Start of Exercise materials

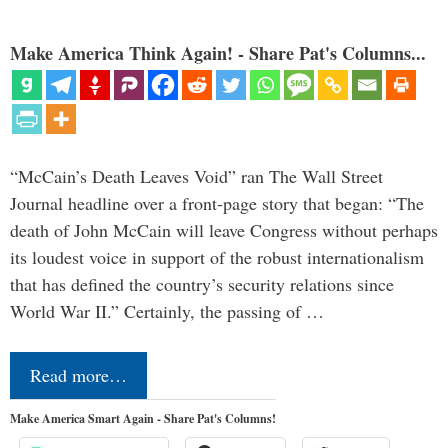
Make America Think Again! - Share Pat's Columns...
“McCain’s Death Leaves Void” ran The Wall Street
Journal headline over a front-page story that began: “The
death of John McCain will leave Congress without perhaps
its loudest voice in support of the robust internationalism
that has defined the country’s security relations since
World War II.” Certainly, the passing of …
Read more…
Make America Smart Again - Share Pat's Columns!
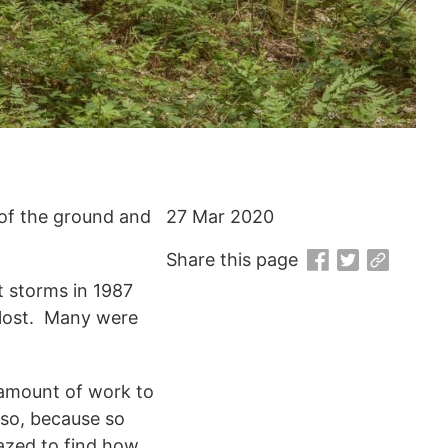
 of the ground and
27 Mar 2020
Share this page
t storms in 1987
 lost. Many were
 amount of work to
Also, because so
azed to find how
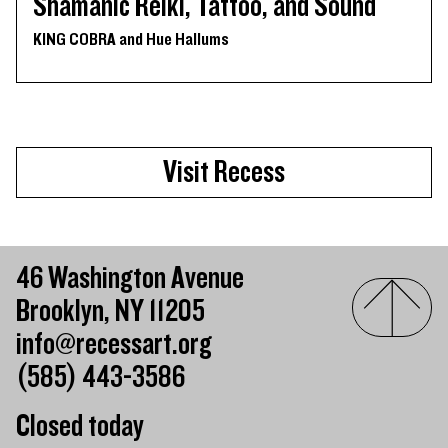
Shamanic Reiki, Tattoo, and Sound
KING COBRA and Hue Hallums
Visit Recess
46 Washington Avenue
Brooklyn, NY 11205
info@recessart.org
(585) 443-3586
Closed today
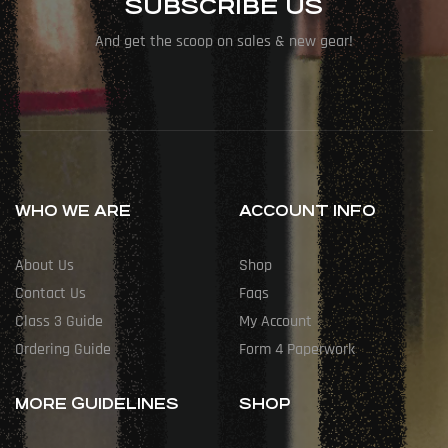
SUBSCRIBE US
And get the scoop on sales & new gear!
WHO WE ARE
ACCOUNT INFO
About Us
Shop
Contact Us
Faqs
Class 3 Guide
My Account
Ordering Guide
Form 4 Paperwork
MORE GUIDELINES
SHOP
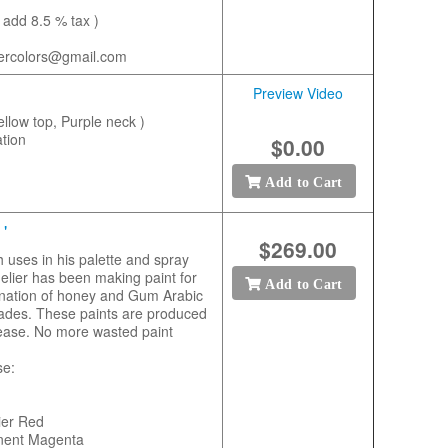
 add 8.5 % tax )
tercolors@gmail.com
Preview Video
ellow top, Purple neck )
tion
$0.00
Add to Cart
'
$269.00
h uses in his palette and spray
nelier has been making paint for
Add to Cart
ination of honey and Gum Arabic
 shades. These paints are produced
h ease. No more wasted paint
se:
ier Red
nent Magenta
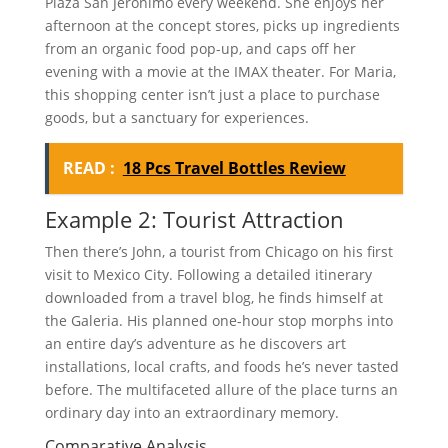
Plaza San Jeronimo every weekend. She enjoys her
afternoon at the concept stores, picks up ingredients
from an organic food pop-up, and caps off her
evening with a movie at the IMAX theater. For Maria,
this shopping center isn’t just a place to purchase
goods, but a sanctuary for experiences.
READ :
18 Pcs Travel Bottles Review
Example 2: Tourist Attraction
Then there’s John, a tourist from Chicago on his first
visit to Mexico City. Following a detailed itinerary
downloaded from a travel blog, he finds himself at
the Galeria. His planned one-hour stop morphs into
an entire day’s adventure as he discovers art
installations, local crafts, and foods he’s never tasted
before. The multifaceted allure of the place turns an
ordinary day into an extraordinary memory.
Comparative Analysis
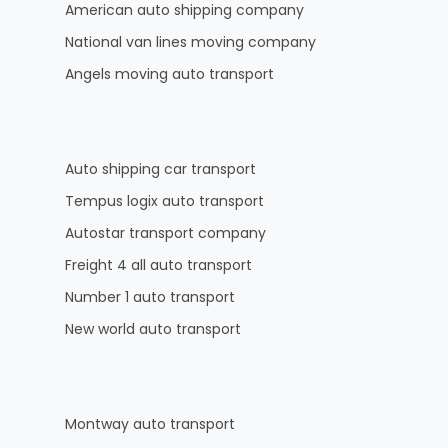
American auto shipping company
National van lines moving company
Angels moving auto transport
Auto shipping car transport
Tempus logix auto transport
Autostar transport company
Freight 4 all auto transport
Number 1 auto transport
New world auto transport
Montway auto transport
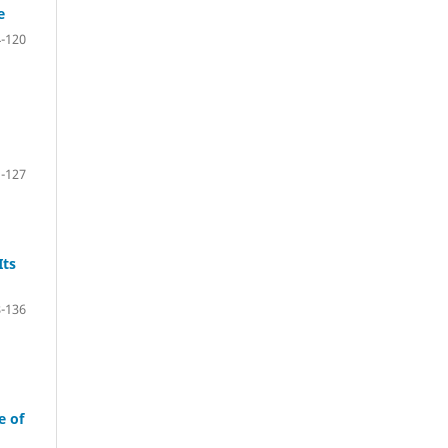
e
-120
-127
Its
-136
e of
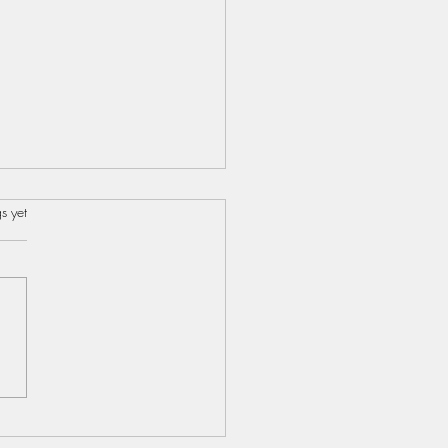
s.
s yet
s...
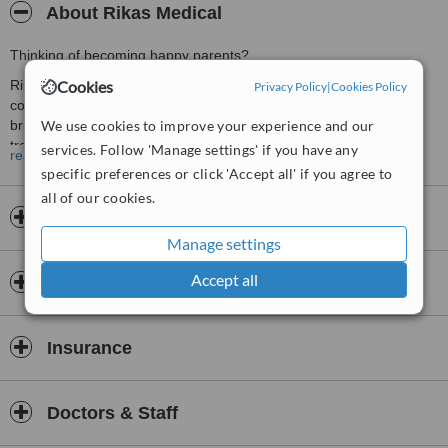
About Rikas Medical
Thinking of becoming happy parents?
Cookies
Rikas Medical is the leading provider of fertility treatments to
Privacy Policy
|
Cookies Policy
couples in Ukraine since 2013. Our goal now as it was then is to
We use cookies to improve your experience and our
bring the joy of a family to those who need help with fertility
treatments and to help couples in a professional and caring
services. Follow 'Manage settings' if you have any
read more
manner.
specific preferences or click 'Accept all' if you agree to
Our work is something private. We are greeting with a warm
all of our cookies.
welcome all of you in our hearts and minds, whether you are
Opening hours
intended parents, a surrogate mother or an egg donor. We feel
Manage settings
proud of helping other people, an achievement that makes it
possible to fulfill somebody’s dreams of such a long-awaited child.
Accept all
Payment information
Every life is a priceless gift, and we admire your wish to become
happy parents, with an opportunity given to us to help you on this
way!
Insurance
Rikas Medical is your life, the life of happy parents!
What makes our Centre unique is how much we care about the
Doctors & Staff
people we meet and work with. We understand the point of self-
sacrifice and devotion, and each member of our small but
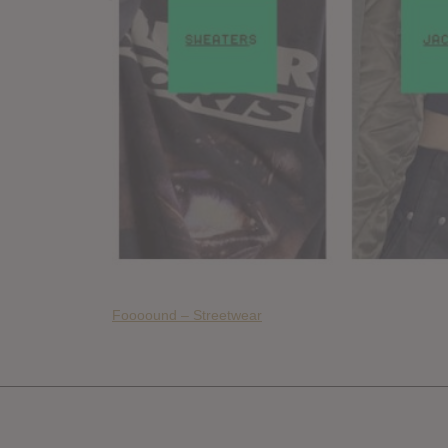
Foooound – Streetwear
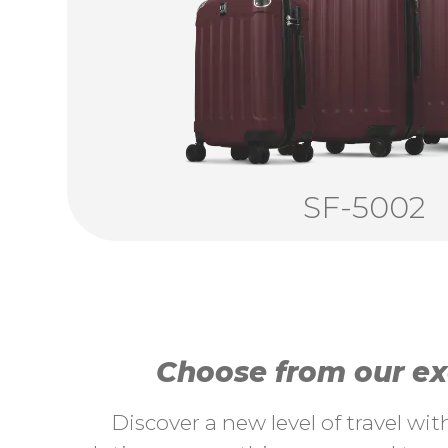
SF-5002
Choose from our exc
Discover a new level of travel wi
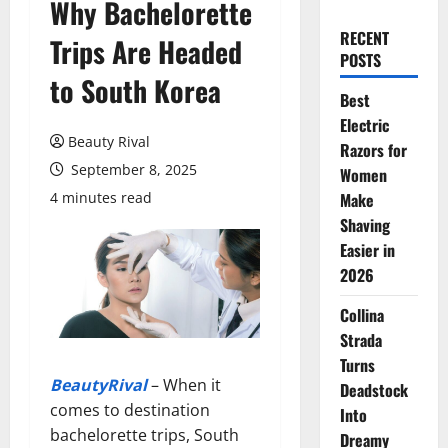
Why Bachelorette
RECENT
Trips Are Headed
POSTS
to South Korea
Best
Electric
Beauty Rival
Razors for
September 8, 2025
Women
4 minutes read
Make
Shaving
Easier in
2026
Collina
Strada
Turns
BeautyRival
– When it
Deadstock
comes to destination
Into
bachelorette trips, South
Dreamy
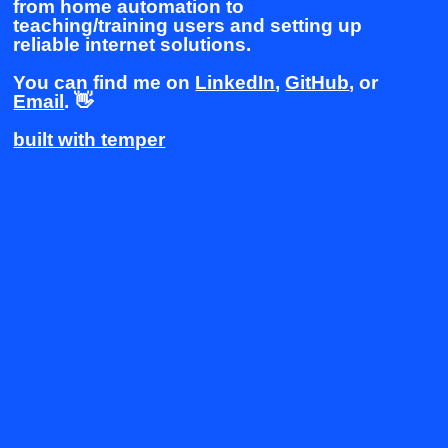
from home automation to
teaching/training users and setting up
reliable internet solutions.
You can find me on
LinkedIn
,
GitHub
, or
Email
. 👋
built with temper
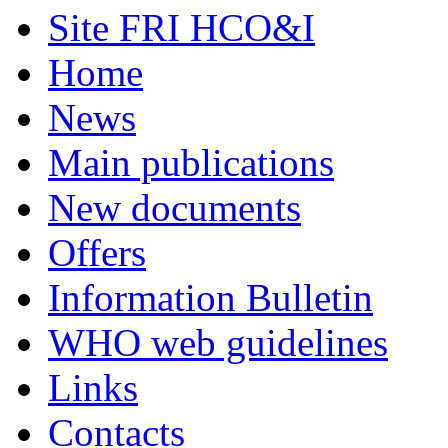
Site FRI HCO&I
Home
News
Main publications
New documents
Offers
Information Bulletin
WHO web guidelines
Links
Contacts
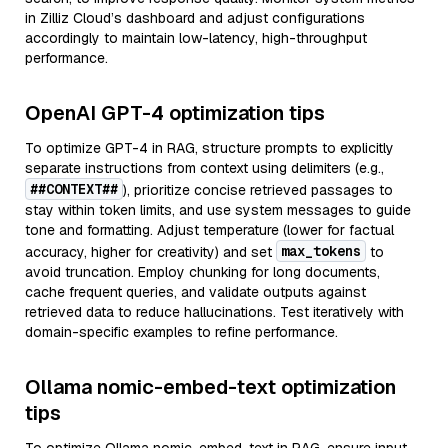
in Zilliz Cloud’s dashboard and adjust configurations
accordingly to maintain low-latency, high-throughput
performance.
OpenAI GPT-4 optimization tips
To optimize GPT-4 in RAG, structure prompts to explicitly
separate instructions from context using delimiters (e.g.,
##CONTEXT##
), prioritize concise retrieved passages to
stay within token limits, and use system messages to guide
tone and formatting. Adjust temperature (lower for factual
max_tokens
accuracy, higher for creativity) and set
to
avoid truncation. Employ chunking for long documents,
cache frequent queries, and validate outputs against
retrieved data to reduce hallucinations. Test iteratively with
domain-specific examples to refine performance.
Ollama nomic-embed-text optimization
tips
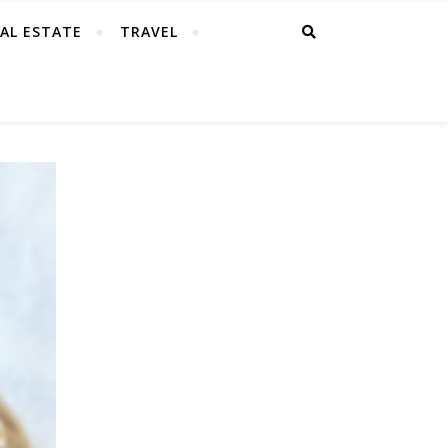
AL ESTATE
TRAVEL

End of Exercise materials

Gather every line from the rows above that contains the word "John", and list those lines in their original order.

Solved problem:
death of John McCain will leave Congress without perhaps
Then there’s John, a tourist from Chicago on his first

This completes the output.